== Provided material

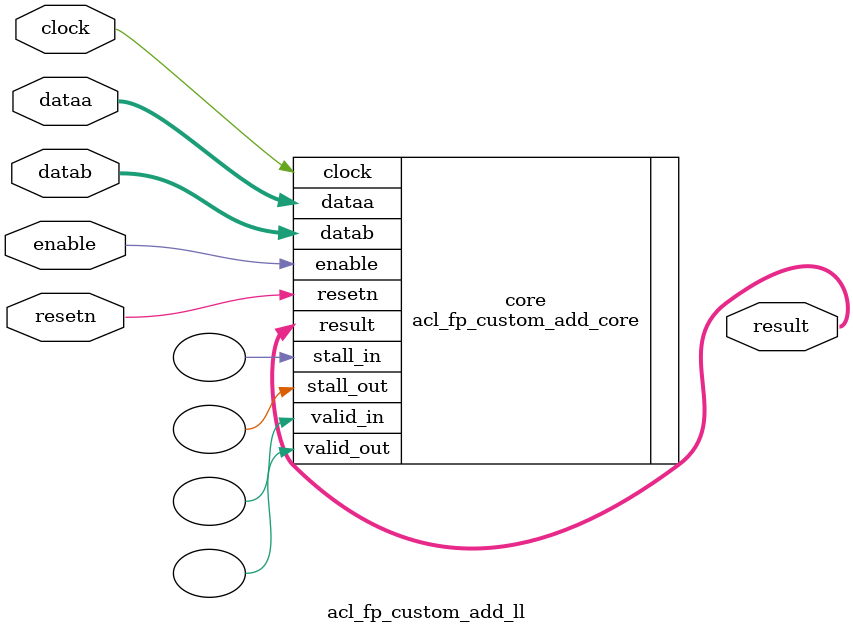
<source format=v>
    


module acl_fp_custom_add_ll(clock, enable, resetn, dataa, datab, result);
// This is a version of the adder with reduced latency.
	input clock, enable, resetn;
	input [31:0] dataa;
	input [31:0] datab;
	output [31:0] result;
  // Total Latency = 8.
	
  acl_fp_custom_add_core core(
    .clock(clock),
    .resetn(resetn),
    .dataa(dataa),
    .datab(datab),
    .result(result),
    .valid_in(),
    .valid_out(),
    .stall_in(),
    .stall_out(),
    .enable(enable));
    defparam core.HIGH_LATENCY = 0;
    defparam core.HIGH_CAPACITY = 0;
    defparam core.FLUSH_DENORMS = 0;
    defparam core.ROUNDING_MODE = 0;
    defparam core.FINITE_MATH_ONLY = 0;
    defparam core.REMOVE_STICKY = 0;
    
endmodule

</source>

====

** Brief **
Output each record above exactly; omit the images.

** Response to this exercise **
<source format=v>
    


module acl_fp_custom_add_ll(clock, enable, resetn, dataa, datab, result);
// This is a version of the adder with reduced latency.
	input clock, enable, resetn;
	input [31:0] dataa;
	input [31:0] datab;
	output [31:0] result;
  // Total Latency = 8.
	
  acl_fp_custom_add_core core(
    .clock(clock),
    .resetn(resetn),
    .dataa(dataa),
    .datab(datab),
    .result(result),
    .valid_in(),
    .valid_out(),
    .stall_in(),
    .stall_out(),
    .enable(enable));
    defparam core.HIGH_LATENCY = 0;
    defparam core.HIGH_CAPACITY = 0;
    defparam core.FLUSH_DENORMS = 0;
    defparam core.ROUNDING_MODE = 0;
    defparam core.FINITE_MATH_ONLY = 0;
    defparam core.REMOVE_STICKY = 0;
    
endmodule

</source>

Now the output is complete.